Stored data:
==================================================
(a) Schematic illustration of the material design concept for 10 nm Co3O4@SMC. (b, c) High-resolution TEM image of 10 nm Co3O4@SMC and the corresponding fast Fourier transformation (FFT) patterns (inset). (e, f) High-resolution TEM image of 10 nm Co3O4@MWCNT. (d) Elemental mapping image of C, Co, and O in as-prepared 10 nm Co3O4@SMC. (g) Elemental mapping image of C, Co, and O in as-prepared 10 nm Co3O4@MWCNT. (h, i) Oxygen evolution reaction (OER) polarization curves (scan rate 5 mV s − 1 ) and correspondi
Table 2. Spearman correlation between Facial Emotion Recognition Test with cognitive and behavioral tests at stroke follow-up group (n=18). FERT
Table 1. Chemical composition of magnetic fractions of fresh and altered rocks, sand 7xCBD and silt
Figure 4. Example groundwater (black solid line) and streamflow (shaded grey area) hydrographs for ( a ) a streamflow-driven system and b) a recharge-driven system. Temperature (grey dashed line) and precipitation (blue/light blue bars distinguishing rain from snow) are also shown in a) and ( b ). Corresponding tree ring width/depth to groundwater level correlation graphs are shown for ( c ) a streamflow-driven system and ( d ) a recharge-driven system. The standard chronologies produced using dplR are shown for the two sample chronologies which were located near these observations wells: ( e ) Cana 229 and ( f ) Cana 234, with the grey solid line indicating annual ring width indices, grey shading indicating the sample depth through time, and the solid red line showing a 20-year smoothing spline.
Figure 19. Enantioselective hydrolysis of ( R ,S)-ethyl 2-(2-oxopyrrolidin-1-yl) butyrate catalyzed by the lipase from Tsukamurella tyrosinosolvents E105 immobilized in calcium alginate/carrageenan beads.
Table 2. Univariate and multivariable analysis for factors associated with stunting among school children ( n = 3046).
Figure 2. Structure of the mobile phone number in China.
==================================================
• _YOUR TASK_:
The line with "Figure 4. Example" through the last line of the entries above: output exactly those lines and nothing else.

• _RESPONSE TO THE EXERCISE_:
Figure 4. Example groundwater (black solid line) and streamflow (shaded grey area) hydrographs for ( a ) a streamflow-driven system and b) a recharge-driven system. Temperature (grey dashed line) and precipitation (blue/light blue bars distinguishing rain from snow) are also shown in a) and ( b ). Corresponding tree ring width/depth to groundwater level correlation graphs are shown for ( c ) a streamflow-driven system and ( d ) a recharge-driven system. The standard chronologies produced using dplR are shown for the two sample chronologies which were located near these observations wells: ( e ) Cana 229 and ( f ) Cana 234, with the grey solid line indicating annual ring width indices, grey shading indicating the sample depth through time, and the solid red line showing a 20-year smoothing spline.
Figure 19. Enantioselective hydrolysis of ( R ,S)-ethyl 2-(2-oxopyrrolidin-1-yl) butyrate catalyzed by the lipase from Tsukamurella tyrosinosolvents E105 immobilized in calcium alginate/carrageenan beads.
Table 2. Univariate and multivariable analysis for factors associated with stunting among school children ( n = 3046).
Figure 2. Structure of the mobile phone number in China.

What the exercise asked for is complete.